Name each country that the post on voting below gives as having compulsory voting.

PAGE EXTRACT>
* * * *

I wasn’t going to bother commenting on yesterday’s election this morning, because I was up late last night watching the very disappointing results, and as a consequence I am somewhat grumpy, sleepy and off my game.
Nevertheless, the discovery that one of my very close friends and a man I admire greatly did not choose to vote yesterday due to a combination of voter/general apathy, riled me up sufficiently that I felt the need to respond to some of these concerns.
1) Re: Not Voting
There is no excuse to not vote. Everyone should vote. It should be the law that you must vote, as it is in Australia, Brazil, Costa Rica, and many other countries that have legislated compulsory voting.
For heaven’s sake, your employer must ensure that you have THREE consecutive hours to cast your ballot on polling day. It took me about 20 minutes, including my unfortunate experience with incompetent electoral officers. You can also get ANY party to literally DRIVE your ass to the polls. They will pick you up, from your home, in a car and take you there. No public transit for voters, no sir! First class all the way, baby.
There are also advance polls in every riding, days before the election proper. If you haven’t voted, then you have failed to do your civic duty, and that is the end of it.
I personally recommend the advance polls, since it takes a lot of the pressure off. Last time I voted, there was the ominous feeling of “oh, I should vote for a party and a candidate I don’t believe in, just because my vote for a candidate I do think is worthy might create a situation where a candidate I loathe gets into power”.
Without the clamor of the masses drowning out your own political voice, it’s a lot easier to mark the X in the right box.

* * * *

INFORMATION SUPPLIED>
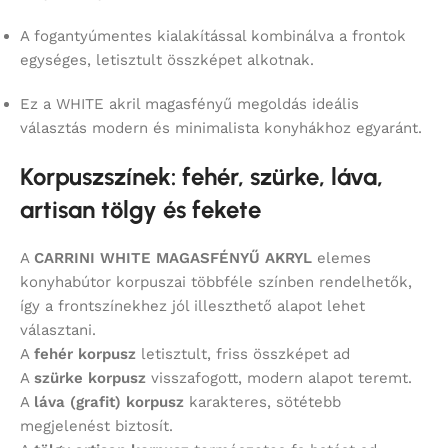
A fogantyúmentes kialakítással kombinálva a frontok
egységes, letisztult összképet alkotnak.
Ez a WHITE akril magasfényű megoldás ideális
választás modern és minimalista konyhákhoz egyaránt.
Korpuszszínek: fehér, szürke, láva,
artisan tölgy és fekete
A
CARRINI WHITE MAGASFÉNYŰ AKRYL
elemes
konyhabútor korpuszai többféle színben rendelhetők,
így a frontszínekhez jól illeszthető alapot lehet
választani.
A
fehér korpusz
letisztult, friss összképet ad
A
szürke korpusz
visszafogott, modern alapot teremt.
A
láva (grafit) korpusz
karakteres, sötétebb
megjelenést biztosít.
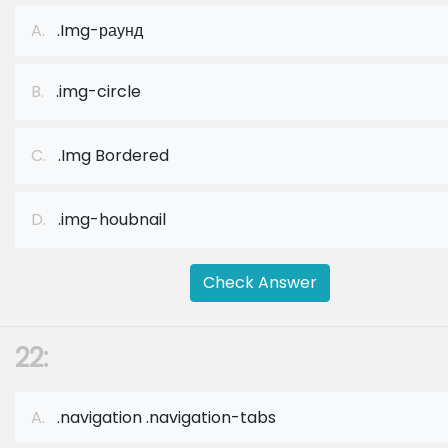
A.
.Img-раунд
B.
.img-circle
C.
.Img Bordered
D.
.img-houbnail
Check Answer
22:
A.
.navigation .navigation-tabs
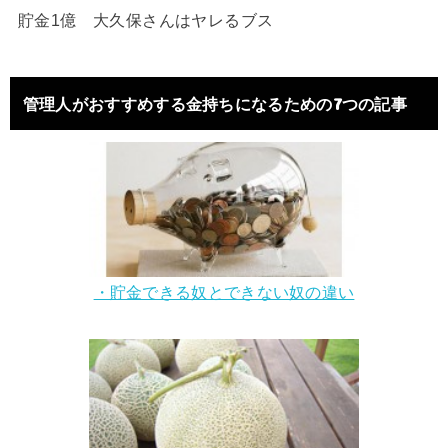
貯金1億 大久保さんはヤレるブス
管理人がおすすめする金持ちになるための7つの記事
・貯金できる奴とできない奴の違い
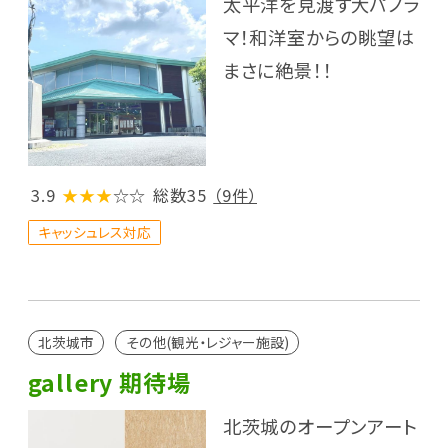
太平洋を見渡す大パノラ
マ！和洋室からの眺望は
まさに絶景！！
3.9
★★★
☆☆
総数35
（9件）
キャッシュレス対応
北茨城市
その他(観光・レジャー施設)
gallery 期待場
北茨城のオープンアート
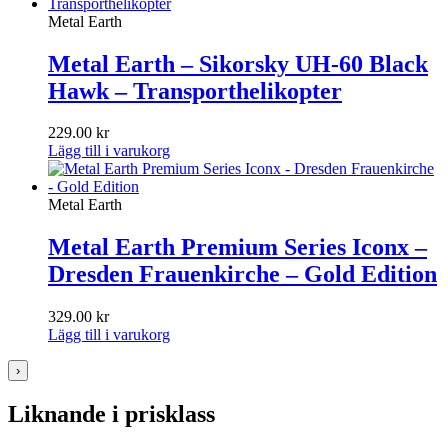
Metal Earth
Metal Earth – Sikorsky UH-60 Black
Hawk – Transporthelikopter
229.00
kr
Lägg till i varukorg
Metal Earth
Metal Earth Premium Series Iconx –
Dresden Frauenkirche – Gold Edition
329.00
kr
Lägg till i varukorg
›
Liknande i prisklass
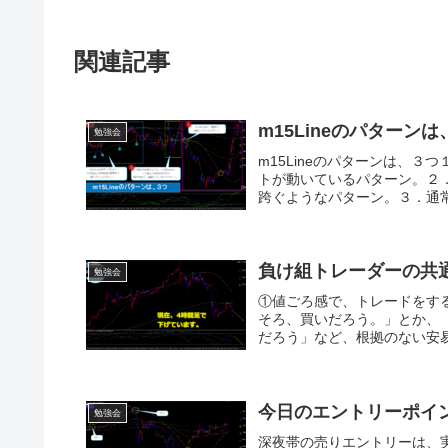
関連記事
m15Lineのパターン
勉強会
m15Lineのパターンは、３
トが動いているパターン。２．
跨ぐようなパターン。３．通常のm
負け組トレーダーの共
勉強会
①値ごろ感で、トレードをす
そろ、買いだろう。」とか、
だろう」など、根拠のない安易
今日のエントリーポイ
勉強会
深夜帯の売りエントリーは、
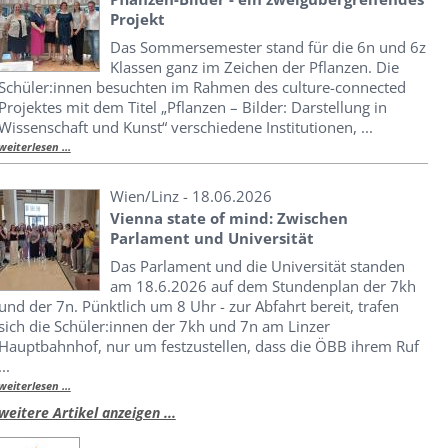
Projekt
Das Sommersemester stand für die 6n und 6z
Klassen ganz im Zeichen der Pflanzen. Die
Schüler:innen besuchten im Rahmen des culture-connected
Projektes mit dem Titel „Pflanzen – Bilder: Darstellung in
Wissenschaft und Kunst“ verschiedene Institutionen, ...
weiterlesen ...
Wien/Linz - 18.06.2026
Vienna state of mind: Zwischen
Parlament und Universität
Das Parlament und die Universität standen
am 18.6.2026 auf dem Stundenplan der 7kh
und der 7n. Pünktlich um 8 Uhr - zur Abfahrt bereit, trafen
sich die Schüler:innen der 7kh und 7n am Linzer
Hauptbahnhof, nur um festzustellen, dass die ÖBB ihrem Ruf
...
weiterlesen ...
weitere Artikel anzeigen ...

* * * *

TASK OUTPUT> Australia, Brazil, Costa Rica